» TEXT TO READ:
____________________

RE: [css3-text] line-break questions/comments from Leif Halvard Silli on 2012-08-27 (www-style@w3.org from August 2012)

From: Leif Halvard Silli <xn--mlform-iua@xn--mlform-iua.no>
Date: Mon, 27 Aug 2012 20:48:38 +0200
To: Koji Ishii <kojiishi@gluesoft.co.jp>
Cc: 'Glenn Adams' <glenn@skynav.com>, W3C Style <www-style@w3.org>, "public-i18n-cjk@w3.org" <public-i18n-cjk@w3.org>
Message-ID: <20120827204838537262.7b560f0d@xn--mlform-iua.no>

Koji Ishii, Mon, 27 Aug 2012 08:13:43 -0400:

> If you have suggested wording, I can run it by fantasai to put into 
> the spec.

W.r.t. the list of strictness recommendations, then a clarity problem 
occurs because e.g. "Japanese" sometimes refers to script but other 
times refers to "content language". The data is there, but it would be 
"nice" if it was *very* clear when the break behavior is linked to the 
character and when it is linked to knowledge about the language. To 
solve this problem, then rather than proposing better wording, I would 
propose to use a table rather than a list. For example, with a table, 
then you could "tag" whether the forbidden line breaks are related to 

 1. script/character alone (e.g. before Japanese small kana)
 2. combination of "common character" and Japanese and/or Chinese
    content language (applies to e.g. hyphen ‐ U+2010')
 3. combination of 'CJK codepoint' and Japanese and/or Chinese
    content language (applies e.g. to FULLWIDTH TILDE ～ U+301C)

Part of the current unclarity is linked to the use of the term "CJK".

____________________

» INSTRUCTION 1: In the message about CSS line-break strictness, what does the writer propose using instead of a list?
» INSTRUCTION 2: Reproduce the part of the line-break message that opens with "1. script/character alone" and closes with "hyphen ‐ U+2010')".
» INSTRUCTION 3: Continue the message about CSS line-break strictness from the point where it stops.

» PROVIDED MATERIAL:
____________________

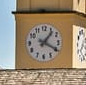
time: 1:19
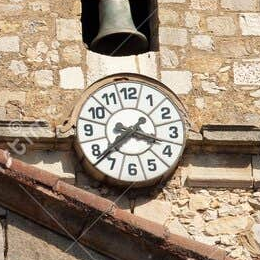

____________________

» TASK OUTPUT 1: A table.

» TASK OUTPUT 2:
1. script/character alone (e.g. before Japanese small kana)
 2. combination of "common character" and Japanese and/or Chinese
    content language (applies to e.g. hyphen ‐ U+2010')

» TASK OUTPUT 3:
This term does not seem to be described anywhere. My understanding is 
that fullwidth characters falls under the CJK umbrella, and I suspect 
that this is also the case for the spec text. At the same time, the 
paragraph beneath the list of recommendations fails to specify that 
even fullwidth characters needs to be declared to be in Japanese (or 
Chinese) before the distinctions in the recommendations apply. (See 
below.)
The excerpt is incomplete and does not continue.